Hand excavated french drain installation protects your homes value
The value of your personal residence is likely your largest cash investment. You are well advised to protect that investment by doing the groundwater drainage work that is required prior to damage being created from the lack of properly engineered and installed hand excavated french drains.
If your home is under construction, or you are adding an addition, and your plans mandate that you install a foundation footing drain, make sure that you do your diligence in finding a professional home drainage contractor that understands the engineering of a true foundation footing drain. A properly installed foundation footing drain not only needs a perforated pipe with a sock on it, and river rock rock, it needs to have an engineered grade, not laid on the outside of the foundation footing flat with no grade. Do not just put a perforated pipe flat on the outside of the foundation footing without a proper grade of approximately 2″ per 10 lineal feet that vents to a drywell or daylighted vent. In addition the drywell, installed must be sized to the amount of collection area that will be vented. Drywells can take a few weeks to break in the perking cycle into the ground and you do not want the system to overflow and prevent your system from working.
A major point to be considered with respect to this issue of footing drains, is that it is actually more important to install hand excavated french drain groundwater removal systems approximately 2 feet from the foundation wall after compacting a grade away from the foundation with dirt or clay of at least 6 inches per 10 lineal feet or greater from the exterior foundation wall, and collect the groundwater prior to it saturating to that depth. This is common state of the art home drainage and something that needs to be done. If the hand excavated french drains are installed and a compacted splash block is created against the foundation you will not get rainwater that turns into groundwater into below grade areas.
If the surrounding conditions of the foundation is loose rock that the rainwater can run right through, you are looking at installing a footing drain in most cases.
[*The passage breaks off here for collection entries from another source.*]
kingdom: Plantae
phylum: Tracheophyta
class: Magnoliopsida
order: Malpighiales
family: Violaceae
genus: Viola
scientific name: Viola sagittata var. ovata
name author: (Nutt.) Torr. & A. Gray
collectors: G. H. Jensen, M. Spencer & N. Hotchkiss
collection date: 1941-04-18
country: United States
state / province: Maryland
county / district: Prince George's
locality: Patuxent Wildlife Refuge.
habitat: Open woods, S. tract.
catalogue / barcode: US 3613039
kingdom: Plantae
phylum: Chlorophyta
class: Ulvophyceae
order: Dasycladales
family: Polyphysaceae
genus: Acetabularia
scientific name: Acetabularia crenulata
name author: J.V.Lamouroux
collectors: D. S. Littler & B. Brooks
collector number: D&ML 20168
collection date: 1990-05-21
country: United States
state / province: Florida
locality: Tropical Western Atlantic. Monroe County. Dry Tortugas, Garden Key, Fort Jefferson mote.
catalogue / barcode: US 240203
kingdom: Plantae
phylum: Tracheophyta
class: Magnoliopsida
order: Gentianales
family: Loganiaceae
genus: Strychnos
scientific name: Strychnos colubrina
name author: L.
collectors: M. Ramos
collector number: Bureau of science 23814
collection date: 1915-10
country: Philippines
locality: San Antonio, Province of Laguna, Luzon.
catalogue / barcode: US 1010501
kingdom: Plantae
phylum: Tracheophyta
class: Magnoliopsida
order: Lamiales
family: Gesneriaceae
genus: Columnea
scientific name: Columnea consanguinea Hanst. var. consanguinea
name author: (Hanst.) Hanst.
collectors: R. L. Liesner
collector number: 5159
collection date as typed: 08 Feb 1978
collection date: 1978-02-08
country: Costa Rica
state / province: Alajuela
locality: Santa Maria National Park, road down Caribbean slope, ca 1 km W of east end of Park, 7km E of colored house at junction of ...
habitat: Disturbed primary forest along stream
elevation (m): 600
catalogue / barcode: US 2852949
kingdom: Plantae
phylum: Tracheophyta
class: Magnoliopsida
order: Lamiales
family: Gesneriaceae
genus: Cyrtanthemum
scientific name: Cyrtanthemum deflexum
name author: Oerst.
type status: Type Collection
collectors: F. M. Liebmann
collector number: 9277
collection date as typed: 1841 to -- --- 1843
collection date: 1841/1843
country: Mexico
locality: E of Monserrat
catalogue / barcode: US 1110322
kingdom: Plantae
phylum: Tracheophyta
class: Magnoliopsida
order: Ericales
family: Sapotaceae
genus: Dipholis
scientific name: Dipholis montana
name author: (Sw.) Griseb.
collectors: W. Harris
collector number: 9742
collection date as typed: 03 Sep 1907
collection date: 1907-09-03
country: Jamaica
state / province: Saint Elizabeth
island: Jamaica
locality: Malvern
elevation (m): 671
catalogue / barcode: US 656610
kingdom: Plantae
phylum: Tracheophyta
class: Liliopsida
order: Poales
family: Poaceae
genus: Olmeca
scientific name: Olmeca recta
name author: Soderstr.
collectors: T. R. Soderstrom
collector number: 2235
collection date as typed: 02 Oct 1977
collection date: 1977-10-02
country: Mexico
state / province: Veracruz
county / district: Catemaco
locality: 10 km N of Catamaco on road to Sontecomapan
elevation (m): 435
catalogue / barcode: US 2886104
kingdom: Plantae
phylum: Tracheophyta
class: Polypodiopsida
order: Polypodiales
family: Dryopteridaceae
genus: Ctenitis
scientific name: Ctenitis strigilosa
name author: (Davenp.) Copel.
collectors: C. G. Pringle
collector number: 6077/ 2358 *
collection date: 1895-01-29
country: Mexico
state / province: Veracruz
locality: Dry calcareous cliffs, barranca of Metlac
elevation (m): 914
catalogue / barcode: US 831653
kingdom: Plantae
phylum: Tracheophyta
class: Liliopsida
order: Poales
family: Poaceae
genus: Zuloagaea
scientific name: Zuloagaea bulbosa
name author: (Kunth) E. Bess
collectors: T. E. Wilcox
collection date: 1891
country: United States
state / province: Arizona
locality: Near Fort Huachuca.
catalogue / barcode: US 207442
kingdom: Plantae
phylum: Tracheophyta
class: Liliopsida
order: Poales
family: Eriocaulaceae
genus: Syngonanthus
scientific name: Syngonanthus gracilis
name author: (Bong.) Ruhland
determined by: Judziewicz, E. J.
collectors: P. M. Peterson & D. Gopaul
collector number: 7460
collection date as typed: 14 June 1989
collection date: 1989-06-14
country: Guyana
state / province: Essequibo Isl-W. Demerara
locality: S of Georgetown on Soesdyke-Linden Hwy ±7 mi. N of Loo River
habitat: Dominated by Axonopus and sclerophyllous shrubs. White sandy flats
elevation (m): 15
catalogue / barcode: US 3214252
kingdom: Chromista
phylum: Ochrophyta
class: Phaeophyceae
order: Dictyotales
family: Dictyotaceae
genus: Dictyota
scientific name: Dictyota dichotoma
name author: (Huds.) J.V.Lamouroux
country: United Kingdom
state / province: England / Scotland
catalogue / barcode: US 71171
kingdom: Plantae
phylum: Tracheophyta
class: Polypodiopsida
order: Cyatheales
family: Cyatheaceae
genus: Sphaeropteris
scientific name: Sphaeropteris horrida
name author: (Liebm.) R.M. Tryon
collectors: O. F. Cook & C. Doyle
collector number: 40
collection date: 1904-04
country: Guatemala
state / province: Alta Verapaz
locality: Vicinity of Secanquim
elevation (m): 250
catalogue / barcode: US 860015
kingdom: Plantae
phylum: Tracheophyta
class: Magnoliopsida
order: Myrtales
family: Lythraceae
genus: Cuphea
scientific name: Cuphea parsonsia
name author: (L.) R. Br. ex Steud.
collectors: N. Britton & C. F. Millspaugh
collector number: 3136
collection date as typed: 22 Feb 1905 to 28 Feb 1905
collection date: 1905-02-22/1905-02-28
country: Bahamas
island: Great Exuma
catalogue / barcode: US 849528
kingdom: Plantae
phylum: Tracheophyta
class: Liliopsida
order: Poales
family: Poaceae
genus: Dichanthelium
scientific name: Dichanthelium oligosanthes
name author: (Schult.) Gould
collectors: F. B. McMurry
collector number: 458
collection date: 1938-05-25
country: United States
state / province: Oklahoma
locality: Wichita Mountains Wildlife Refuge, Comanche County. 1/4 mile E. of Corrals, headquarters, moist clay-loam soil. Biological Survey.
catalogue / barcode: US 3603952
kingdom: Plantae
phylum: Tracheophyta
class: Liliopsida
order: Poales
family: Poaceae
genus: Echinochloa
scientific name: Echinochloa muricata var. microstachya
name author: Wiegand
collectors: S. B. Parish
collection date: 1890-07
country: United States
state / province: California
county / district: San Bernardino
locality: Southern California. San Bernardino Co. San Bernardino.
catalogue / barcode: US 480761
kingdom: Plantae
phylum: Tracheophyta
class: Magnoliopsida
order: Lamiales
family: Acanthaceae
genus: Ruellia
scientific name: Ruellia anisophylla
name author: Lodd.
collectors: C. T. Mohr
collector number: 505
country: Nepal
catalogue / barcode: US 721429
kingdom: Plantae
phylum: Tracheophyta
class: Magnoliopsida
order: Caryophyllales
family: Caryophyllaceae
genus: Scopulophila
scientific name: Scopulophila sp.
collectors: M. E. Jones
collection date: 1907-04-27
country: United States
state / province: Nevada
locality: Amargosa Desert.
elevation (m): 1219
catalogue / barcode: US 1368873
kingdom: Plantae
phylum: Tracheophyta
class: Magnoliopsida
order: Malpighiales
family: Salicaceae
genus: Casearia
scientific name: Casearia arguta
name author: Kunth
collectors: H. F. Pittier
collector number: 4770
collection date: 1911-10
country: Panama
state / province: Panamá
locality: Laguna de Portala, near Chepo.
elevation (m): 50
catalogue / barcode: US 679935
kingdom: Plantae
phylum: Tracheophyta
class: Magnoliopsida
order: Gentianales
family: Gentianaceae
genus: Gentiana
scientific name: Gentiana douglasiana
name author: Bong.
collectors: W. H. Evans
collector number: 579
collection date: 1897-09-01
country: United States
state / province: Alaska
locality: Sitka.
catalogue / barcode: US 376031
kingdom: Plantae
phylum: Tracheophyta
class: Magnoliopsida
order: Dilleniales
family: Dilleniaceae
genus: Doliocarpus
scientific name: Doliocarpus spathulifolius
In order to raise the grade while creating a splash block by adding clay and dirt to the foundation area, the foundation wall must be tall enough, and the foundation vents must be poured high enough in the foundation wall to allow backfill for the compacted grade. I prefer as much of a grade sloping from the foundation as can be practically accomplished to give you the most value added drainage success. Code wants a distance of at least 6″ from the ground to the bottom of the siding. As you see, this requires some planning, which many cities, counties, architects and builders do not do when building a new home.
The objective is to run the rain water, which becomes groundwater, to the inside of your hand excavated french drain with the splash block, for collection of the groundwater prior to saturation. The proper placement and installation of hand excavated french drains is not an option, it is a necessity.
The city or county may call hand excavated french drains an option, if they mention them at all. If groundwater is an issue, and no hand excavated french drains are constructed, you will likely always have groundwater to be removed by the footing drains along your foundation.Install hand excavated french drains as a priority, and have little to no groundwater down at the foundation footing level. When it comes to the stability of your foundation spot footings and post-beam construction there is nothing like making sure that groundwater does not go into the crawlspace or basement, or lay along the foundation footing on the outside of the home. If a foundation footing drain has a perforated pipe laid flat on the outside of the foundation footing, the groundwater collects there, but goes nowhere except into the air it finds, which is the crawlspace or basement.
Protect your investment from the beginning.